**DATA EXTRACT**:
>>>
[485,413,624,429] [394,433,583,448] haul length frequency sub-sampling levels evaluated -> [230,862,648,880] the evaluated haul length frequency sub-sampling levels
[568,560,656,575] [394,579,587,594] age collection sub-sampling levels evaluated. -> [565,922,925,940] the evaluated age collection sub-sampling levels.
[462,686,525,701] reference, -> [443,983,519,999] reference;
<<<
>>>
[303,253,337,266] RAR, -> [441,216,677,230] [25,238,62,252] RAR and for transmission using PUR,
<<<
>>>
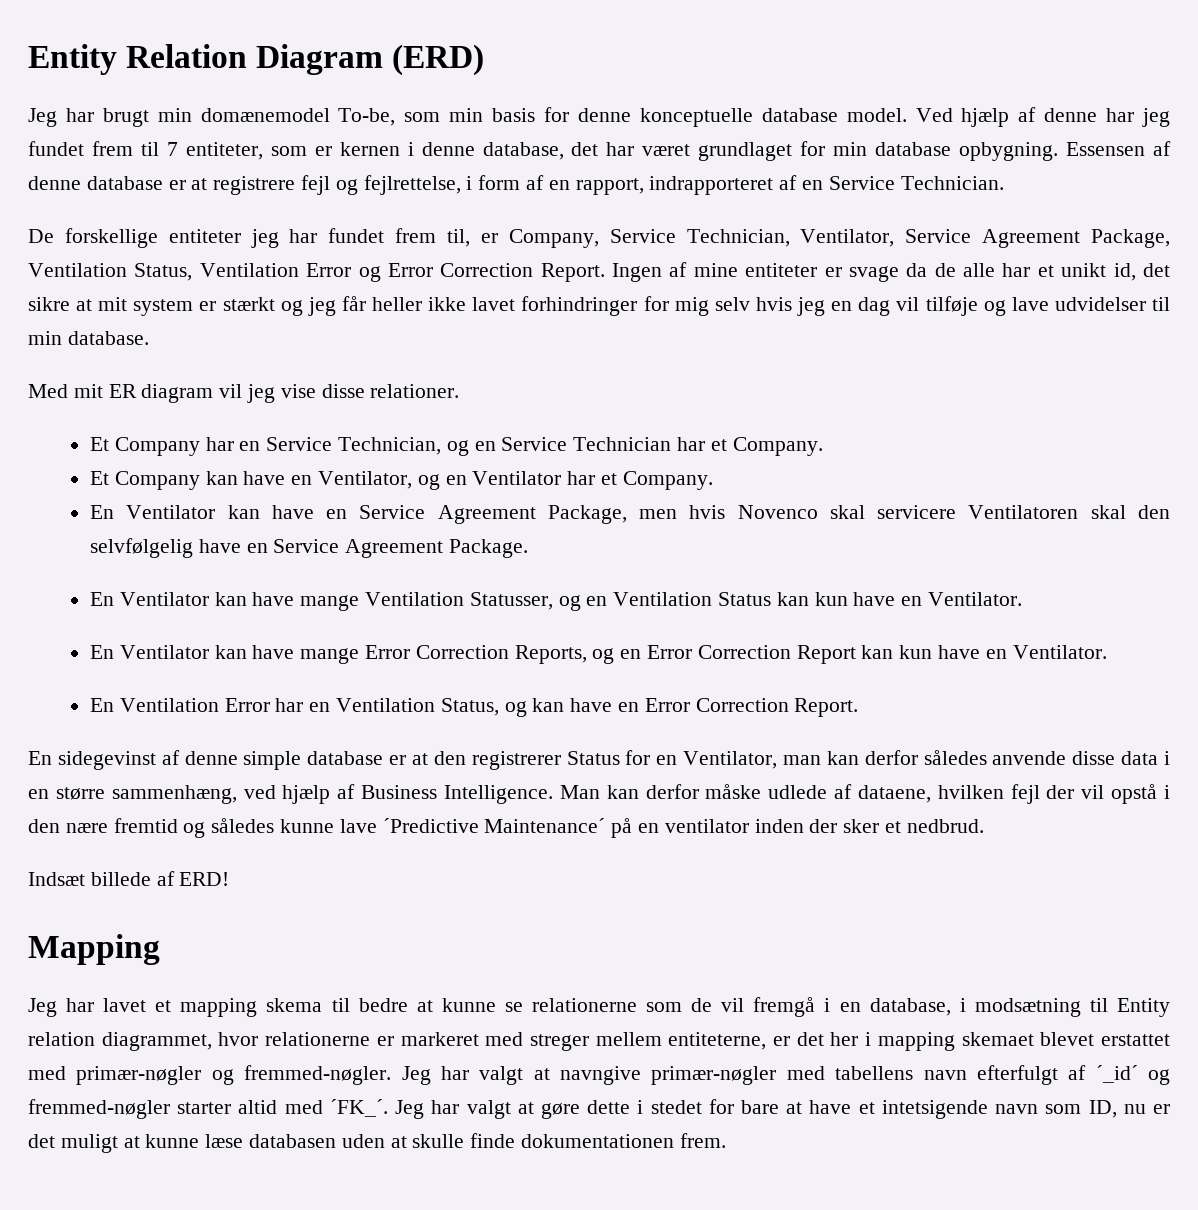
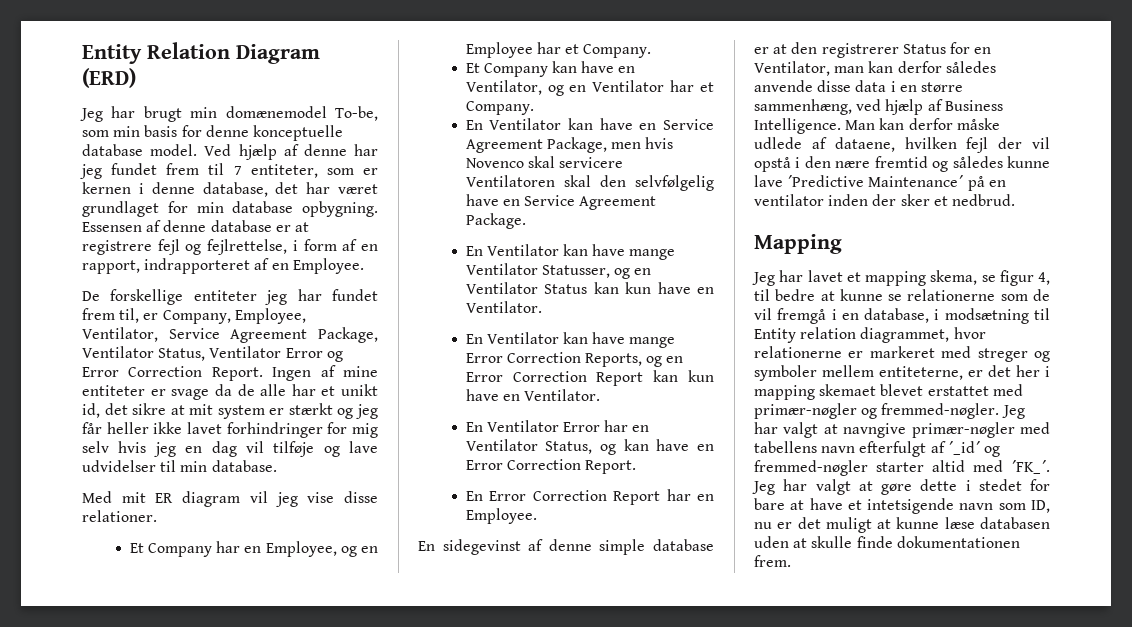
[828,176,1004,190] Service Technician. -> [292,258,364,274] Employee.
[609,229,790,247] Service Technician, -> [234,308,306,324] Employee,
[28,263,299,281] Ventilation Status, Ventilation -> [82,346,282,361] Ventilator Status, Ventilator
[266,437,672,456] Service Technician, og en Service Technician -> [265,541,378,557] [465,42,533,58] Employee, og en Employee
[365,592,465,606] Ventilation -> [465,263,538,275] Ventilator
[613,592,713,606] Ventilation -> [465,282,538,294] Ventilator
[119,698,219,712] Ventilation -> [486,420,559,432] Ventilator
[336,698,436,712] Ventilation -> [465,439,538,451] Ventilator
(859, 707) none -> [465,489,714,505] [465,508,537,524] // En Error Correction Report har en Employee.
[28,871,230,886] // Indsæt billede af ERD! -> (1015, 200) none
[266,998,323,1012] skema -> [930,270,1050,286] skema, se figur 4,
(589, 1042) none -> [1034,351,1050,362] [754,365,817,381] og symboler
<<<
**YOUR OBJECTIVE**: Take the listing above and repeat exactly the lines from the one containing "[266,998,323,1012] skema ->" through the one containing "(589, 1042) none", both included.

**EXERCISE OUTPUT**:
[266,998,323,1012] skema -> [930,270,1050,286] skema, se figur 4,
(589, 1042) none -> [1034,351,1050,362] [754,365,817,381] og symboler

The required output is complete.